== Segment start ==
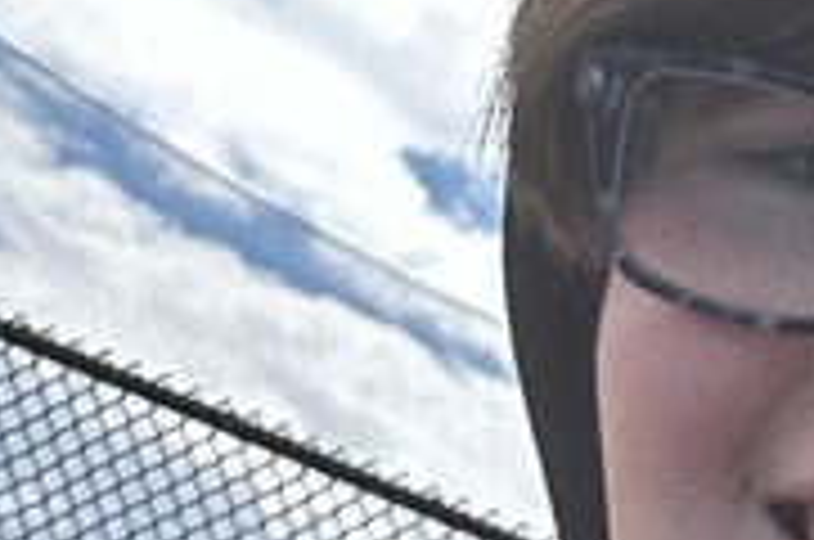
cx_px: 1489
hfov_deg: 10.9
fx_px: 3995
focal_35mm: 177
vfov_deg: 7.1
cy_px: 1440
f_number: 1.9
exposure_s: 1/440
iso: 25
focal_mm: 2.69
== Segment end ==
> _REQUIRED ACTION_: Apart from the pictures, every line above must be repeated exactly.

> _OUTPUT FOR THIS TASK_:
cx_px: 1489
hfov_deg: 10.9
fx_px: 3995
focal_35mm: 177
vfov_deg: 7.1
cy_px: 1440
f_number: 1.9
exposure_s: 1/440
iso: 25
focal_mm: 2.69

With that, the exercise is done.